Cleansing the dataset for classification modeling

The cleanse() cleanse the dataset for classification modeling

# S3 method for data.frame
cleanse(
  .data,
  uniq = TRUE,
  uniq_thres = 0.1,
  char = TRUE,
  missing = FALSE,
  verbose = TRUE,
  ...
)

cleanse(.data, ...)

Arguments

.data: a data.frame or a tbl_df.
uniq: logical. Set whether to remove the variables whose unique value is one.
uniq_thres: numeric. Set a threshold to removing variables when the ratio of unique values(number of unique values / number of observation) is greater than the set value.
char: logical. Set the change the character to factor.
missing: logical. Set whether to removing variables including missing value
verbose: logical. Set whether to echo information to the console at runtime.
...: further arguments passed to or from other methods.

Value

An object of data.frame or train_df. and return value is an object of the same type as the .data argument.

Details

This function is useful when fit the classification model. This function does the following.: Remove the variable with only one value. And remove variables that have a unique number of values relative to the number of observations for a character or categorical variable. In this case, it is a variable that corresponds to an identifier or an identifier. And converts the character to factor.

Examples

# create sample dataset
set.seed(123L)
id <- sapply(1:1000, function(x)
  paste(c(sample(letters, 5), x), collapse = ""))

year <- "2018"

set.seed(123L)
count <- sample(1:10, size = 1000, replace = TRUE)

set.seed(123L)
alpha <- sample(letters, size = 1000, replace = TRUE)

set.seed(123L)
flag <- sample(c("Y", "N"), size = 1000, prob = c(0.1, 0.9), replace = TRUE)

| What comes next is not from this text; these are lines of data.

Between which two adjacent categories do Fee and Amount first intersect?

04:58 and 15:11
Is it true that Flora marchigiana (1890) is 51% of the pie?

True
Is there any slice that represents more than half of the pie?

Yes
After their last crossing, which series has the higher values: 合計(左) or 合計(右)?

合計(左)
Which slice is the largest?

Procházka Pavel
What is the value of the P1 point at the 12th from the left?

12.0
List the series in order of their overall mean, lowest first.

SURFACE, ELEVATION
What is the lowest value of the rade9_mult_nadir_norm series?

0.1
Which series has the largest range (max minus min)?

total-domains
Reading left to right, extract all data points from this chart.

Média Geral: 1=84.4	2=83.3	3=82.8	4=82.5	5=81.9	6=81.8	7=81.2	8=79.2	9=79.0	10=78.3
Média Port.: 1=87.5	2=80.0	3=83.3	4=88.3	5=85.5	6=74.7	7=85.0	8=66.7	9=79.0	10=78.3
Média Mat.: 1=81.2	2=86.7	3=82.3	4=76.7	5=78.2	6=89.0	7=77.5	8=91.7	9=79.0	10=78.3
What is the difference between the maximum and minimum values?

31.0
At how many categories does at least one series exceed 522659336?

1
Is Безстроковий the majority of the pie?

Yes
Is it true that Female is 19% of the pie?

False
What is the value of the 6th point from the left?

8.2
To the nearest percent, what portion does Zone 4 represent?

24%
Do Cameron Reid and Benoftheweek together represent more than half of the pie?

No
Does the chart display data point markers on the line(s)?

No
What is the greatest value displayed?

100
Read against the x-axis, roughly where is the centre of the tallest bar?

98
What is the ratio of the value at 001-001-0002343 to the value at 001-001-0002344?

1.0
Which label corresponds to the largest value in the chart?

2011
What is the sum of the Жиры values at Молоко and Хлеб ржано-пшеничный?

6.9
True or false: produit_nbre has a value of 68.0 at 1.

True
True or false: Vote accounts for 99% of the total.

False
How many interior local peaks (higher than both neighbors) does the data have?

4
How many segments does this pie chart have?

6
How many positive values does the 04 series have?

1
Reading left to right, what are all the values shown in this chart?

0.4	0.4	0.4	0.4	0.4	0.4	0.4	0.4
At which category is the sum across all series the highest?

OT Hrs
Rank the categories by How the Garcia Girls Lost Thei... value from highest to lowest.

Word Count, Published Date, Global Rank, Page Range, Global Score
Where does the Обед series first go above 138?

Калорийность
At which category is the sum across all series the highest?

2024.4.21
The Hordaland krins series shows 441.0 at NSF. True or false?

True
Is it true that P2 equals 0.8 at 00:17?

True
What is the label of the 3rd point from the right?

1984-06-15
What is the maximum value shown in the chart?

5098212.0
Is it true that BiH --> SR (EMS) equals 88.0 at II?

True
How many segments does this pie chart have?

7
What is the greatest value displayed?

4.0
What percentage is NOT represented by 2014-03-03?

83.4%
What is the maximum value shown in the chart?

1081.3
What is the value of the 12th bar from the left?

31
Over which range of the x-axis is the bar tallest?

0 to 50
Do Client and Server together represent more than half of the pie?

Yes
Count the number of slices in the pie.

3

dat <- data.frame(id, year, count, alpha, flag, stringsAsFactors = FALSE)
# structure of dataset
str(dat)
#> 'data.frame':	1000 obs. of  5 variables:
#>  $ id   : chr  "osncj1" "rvket2" "nvesi3" "chgji4" ...
#>  $ year : chr  "2018" "2018" "2018" "2018" ...
#>  $ count: int  3 3 10 2 6 5 4 6 9 10 ...
#>  $ alpha: chr  "o" "s" "n" "c" ...
#>  $ flag : chr  "N" "N" "N" "N" ...

# cleansing dataset
newDat <- cleanse(dat)
#> ── Checking unique value ─────────────────────────── unique value is one ──
#> remove variables that unique value is one
#> • year
#> 
#> ── Checking unique rate ─────────────────────────────── high unique rate ──
#> remove variables with high unique rate
#> • id = 1000(1)
#> 
#> ── Checking character variables ─────────────────────── categorical data ──
#> converts character variables to factor
#> • alpha
#> • flag
#> 

# structure of cleansing dataset
str(newDat)
#> 'data.frame':	1000 obs. of  3 variables:
#>  $ count: int  3 3 10 2 6 5 4 6 9 10 ...
#>  $ alpha: Factor w/ 26 levels "a","b","c","d",..: 15 19 14 3 10 18 22 11 5 20 ...
#>  $ flag : Factor w/ 2 levels "N","Y": 1 1 1 1 2 1 1 1 1 1 ...

# cleansing dataset
newDat <- cleanse(dat, uniq = FALSE)
#> ── Checking character variables ─────────────────────── categorical data ──
#> converts character variables to factor
#> • id
#> • year
#> • alpha
#> • flag
#> 

# structure of cleansing dataset
str(newDat)
#> 'data.frame':	1000 obs. of  5 variables:
#>  $ id   : Factor w/ 1000 levels "ablnc282","abqym54",..: 594 715 558 94 727 270 499 882 930 515 ...
#>  $ year : Factor w/ 1 level "2018": 1 1 1 1 1 1 1 1 1 1 ...
#>  $ count: int  3 3 10 2 6 5 4 6 9 10 ...
#>  $ alpha: Factor w/ 26 levels "a","b","c","d",..: 15 19 14 3 10 18 22 11 5 20 ...
#>  $ flag : Factor w/ 2 levels "N","Y": 1 1 1 1 2 1 1 1 1 1 ...

# cleansing dataset
newDat <- cleanse(dat, uniq_thres = 0.3)
#> ── Checking unique value ─────────────────────────── unique value is one ──
#> remove variables that unique value is one
#> • year
#> 
#> ── Checking unique rate ─────────────────────────────── high unique rate ──
#> remove variables with high unique rate
#> • id = 1000(1)
#> 
#> ── Checking character variables ─────────────────────── categorical data ──
#> converts character variables to factor
#> • alpha
#> • flag
#> 

# structure of cleansing dataset
str(newDat)
#> 'data.frame':	1000 obs. of  3 variables:
#>  $ count: int  3 3 10 2 6 5 4 6 9 10 ...
#>  $ alpha: Factor w/ 26 levels "a","b","c","d",..: 15 19 14 3 10 18 22 11 5 20 ...
#>  $ flag : Factor w/ 2 levels "N","Y": 1 1 1 1 2 1 1 1 1 1 ...

# cleansing dataset
newDat <- cleanse(dat, char = FALSE)
#> ── Checking unique value ─────────────────────────── unique value is one ──
#> remove variables that unique value is one
#> • year
#> 
#> ── Checking unique rate ─────────────────────────────── high unique rate ──
#> remove variables with high unique rate
#> • id = 1000(1)
#> 

# structure of cleansing dataset
str(newDat)
#> 'data.frame':	1000 obs. of  3 variables:
#>  $ count: int  3 3 10 2 6 5 4 6 9 10 ...
#>  $ alpha: chr  "o" "s" "n" "c" ...
#>  $ flag : chr  "N" "N" "N" "N" ...